• What you are asked to do
Reproduce the South Road history passage from "The shop opposite" to "the mid 1990’s.", keeping every word and punctuation mark unchanged.

• Text block
┄┄┄┄┄┄
Search Site

Up “The Toon”

Along South Road

Photographs relating to this article, including those in this extract, may be found in Gallery 1.02

South Road was originally Prudhoe’s main street. It was a continuation of the steep hill which climbed from Ovingham Bridge and Prudhoe Station (the station sign read ‘Prudhoe for Ovingham’ until the 1960’s). The original village consisted of ribbon development on both sides of this road. In the 1940’s and 1950’s there were still several shops and other businesses on South Road. When being sent to the greengrocers, for example, you were always told to go “up the town”. Perhaps it would be nice if this part of South Road – from the Road Ends up to St Matthew’s Hall could be renamed “Old Town” as a reminder of its history.

Until 1940 the first building at the bottom of South Road (the north end) was Siddle Robinson’s blacksmith’s shop and some 13 years after being demolished the land on which it had stood was made into a bus lay-by and new public toilets and a bus shelter was built. Previous to this, the bus stop had been approximately where the Northern Rock Bank was.

The shop opposite this was owned in the 1940/50’s by Miss Hannah Currey and sold sweets, cigarettes and fancy goods. The shop was quite small – less than half the size of the present R S Salon premises until recently occupied by the Prudhoe Community Partnership, and was well known for the fact that Miss Currey had as much stock on the customer side of the counter as was on the shelves!

When Miss Currey moved to larger premises on Front Street, now Bairstow Eves, the shop was taken over by the Blaydon Co-op Chemists., In 1969 it became Proctor & Waters Insurance Brokers and extended further down Front Street by taking over Len Swan’s gentleman’s hairdressers next door and the first room of the house beyond that. Colonnade Insurance Brokers took over Proctor & Waters until their business was transferred to their Team Valley branch in the mid 1990’s.
┄┄┄┄┄┄
• Given information
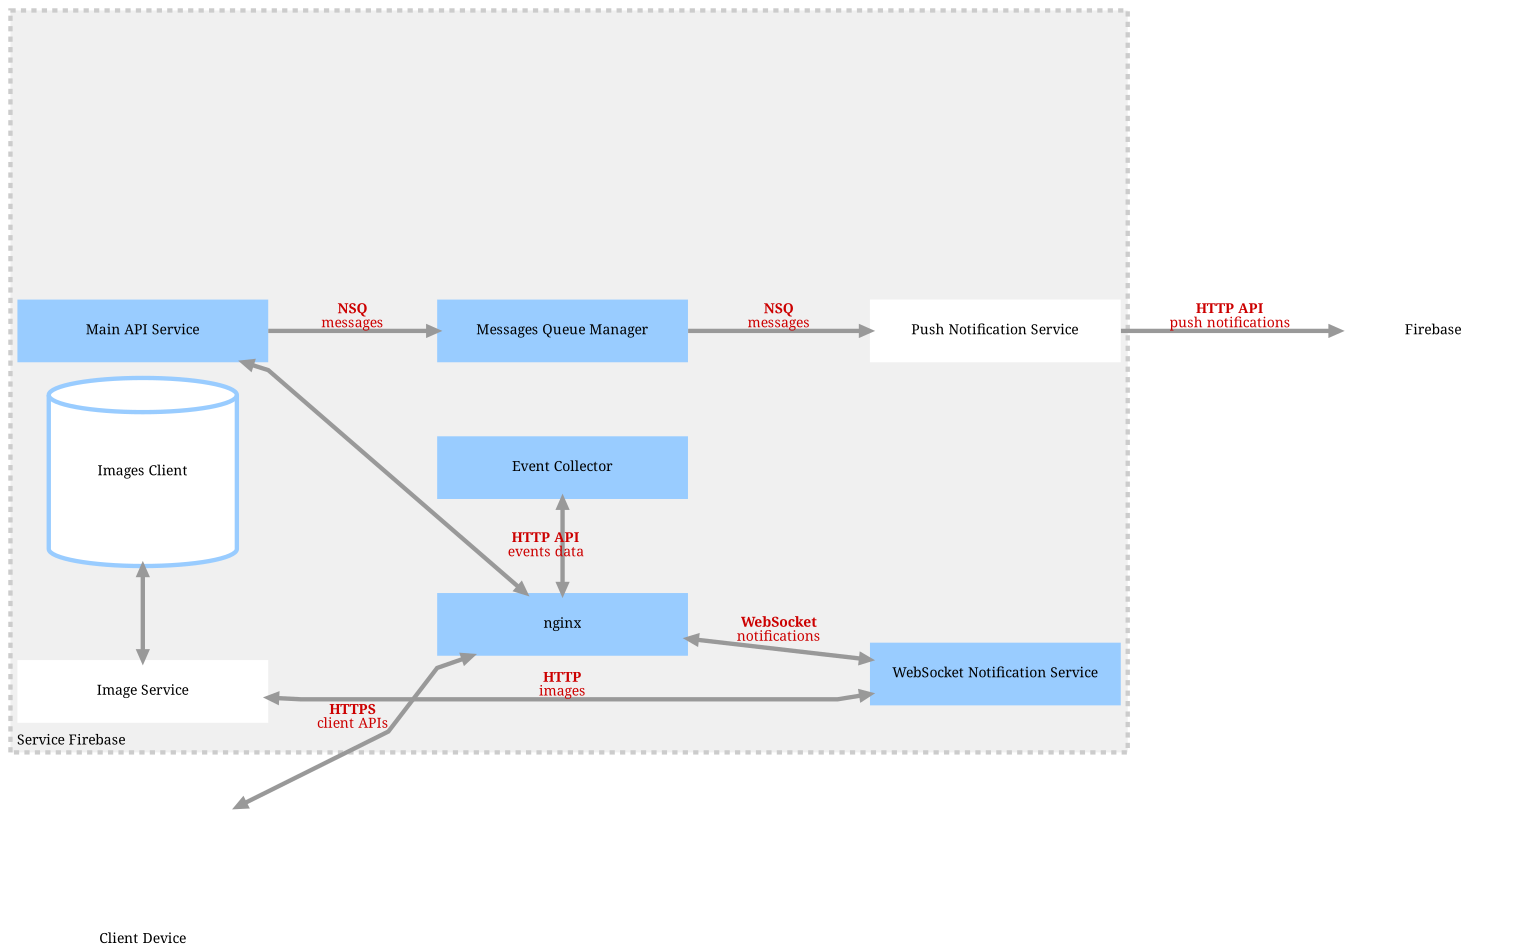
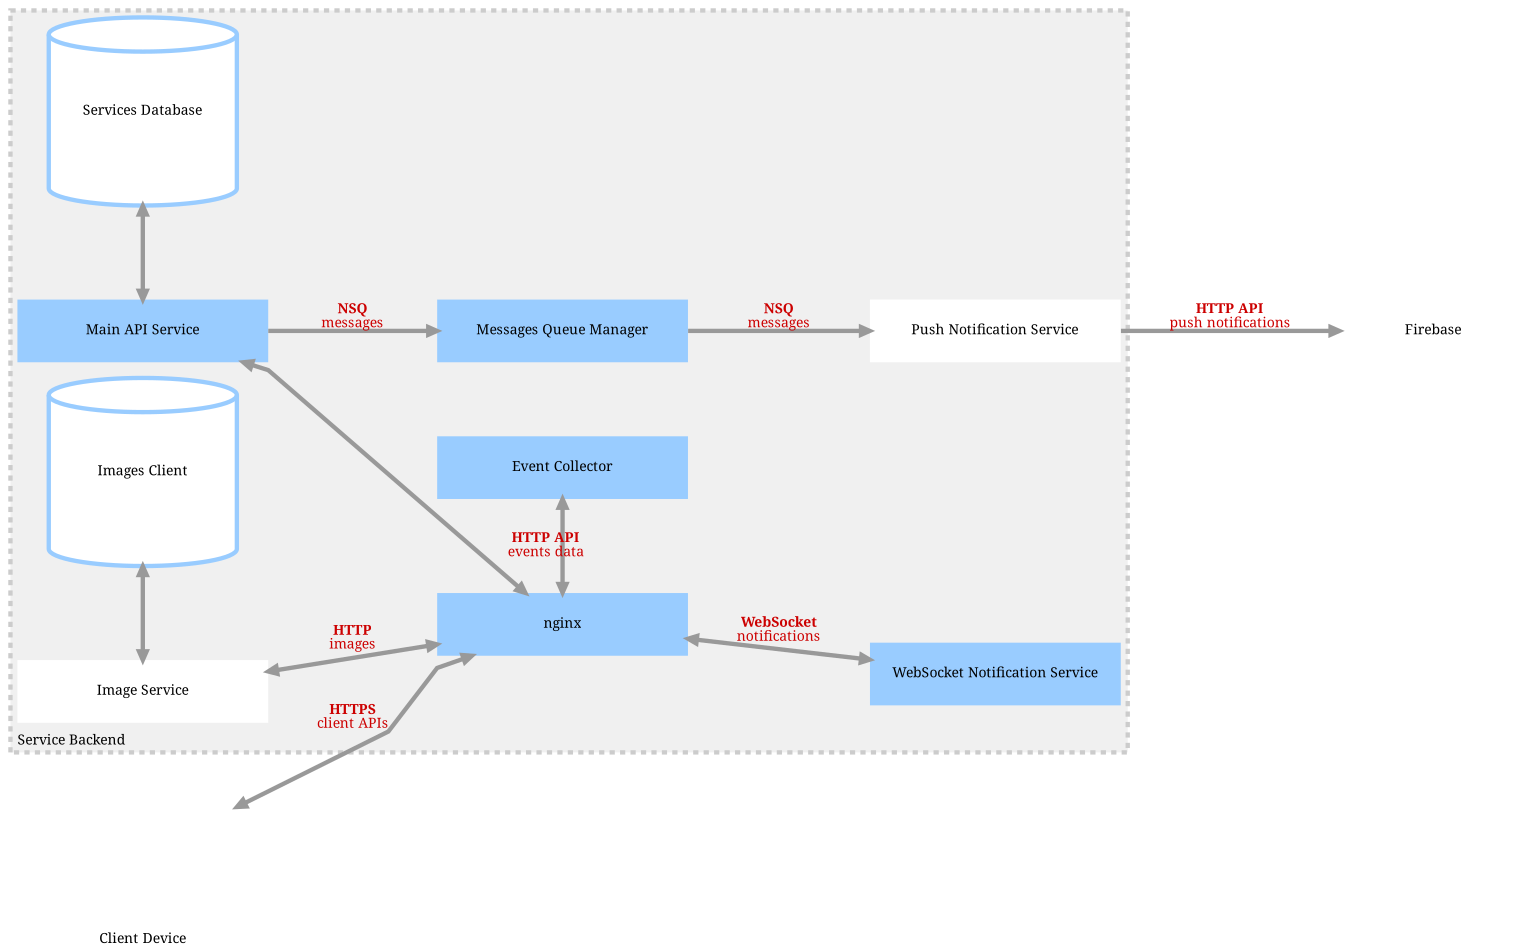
  digraph {
    fontname="Noto Serif"
    fontsize=16
    newrank=true
    rankdir=LR
    splines=polyline
    node [fillcolor="#99ccff" fixedsize=true fontname="Noto Serif" fontsize=16 penwidth=0 shape=box style=filled]
    edge [color="#999999" dir=both fontcolor="#cc0000" fontname="Noto Serif" fontsize=16 minlen=3 penwidth=5]
+   n1 [color="#99ccff" fillcolor="#ffffff" height=3 label="Services Database" penwidth=5 shape=cylinder width=3]
    n2 [color="#99ccff" fillcolor="#ffffff" height=3 label="Images Client" penwidth=5 shape=cylinder width=3]
    n3 [height=1 label="Main API Service" width=4]
    n4 [fillcolor="#ffffff" height=1 label="Image Service" width=4]
    n5 [height=1 label="Event Collector" width=4]
    n6 [height=1 label="Messages Queue Manager" width=4]
    n7 [height=1 label=nginx width=4]
    n8 [fillcolor="#ffffff" height=1 label="Push Notification Service" width=4]
    n9 [height=1 label="WebSocket Notification Service" width=4]
    n10 [height=3 label=Firebase width=3 fillcolor="" style=""]
    n11 [height=3 label="Client Device" labelloc=b width=3 fillcolor="" style=""]
    subgraph sub_1 {
      rank=same
+     n1
      n2
      n3
      n4
    }
    subgraph sub_2 {
      rank=same
      n5
      n6
      n7
    }
    subgraph sub_3 {
      rank=same
      n8
      n9
    }
    subgraph sub_4 {
      rank=same
      n10
    }
    subgraph sub_5 {
      rank=same
      n11
    }
    subgraph cluster_6 {
      color="#cccccc"
      fillcolor="#f0f0f0"
-     label="Service Firebase"
+     label="Service Backend"
      labeljust=l
      labelloc=b
      penwidth=5
      shape=box
      style="dashed, filled"
+     n1
      n2
      n3
      n4
      n5
      n6
      n7
      n8
      n9
    }
+   n3 -> n1
    n3 -> n6 [arrowtail=none label=<<b>NSQ</b><br />messages>]
    n4 -> n2
    n6 -> n8 [arrowtail=none label=<<b>NSQ</b><br />messages>]
    n7 -> n3
-   n9 -> n4 [label=<<b>HTTP</b><br />images>]
+   n7 -> n4 [label=<<b>HTTP</b><br />images>]
    n7 -> n5 [label=<<b>HTTP API</b><br />events data>]
    n7 -> n9 [label=<<b>WebSocket</b><br />notifications>]
    n8 -> n10 [arrowtail=none label=<<b>HTTP API</b><br />push notifications>]
    n11 -> n7 [label=<<b>HTTPS</b><br />client APIs>]
  }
┄┄┄┄┄┄
• Full solution
The shop opposite this was owned in the 1940/50’s by Miss Hannah Currey and sold sweets, cigarettes and fancy goods. The shop was quite small – less than half the size of the present R S Salon premises until recently occupied by the Prudhoe Community Partnership, and was well known for the fact that Miss Currey had as much stock on the customer side of the counter as was on the shelves!

When Miss Currey moved to larger premises on Front Street, now Bairstow Eves, the shop was taken over by the Blaydon Co-op Chemists., In 1969 it became Proctor & Waters Insurance Brokers and extended further down Front Street by taking over Len Swan’s gentleman’s hairdressers next door and the first room of the house beyond that. Colonnade Insurance Brokers took over Proctor & Waters until their business was transferred to their Team Valley branch in the mid 1990’s.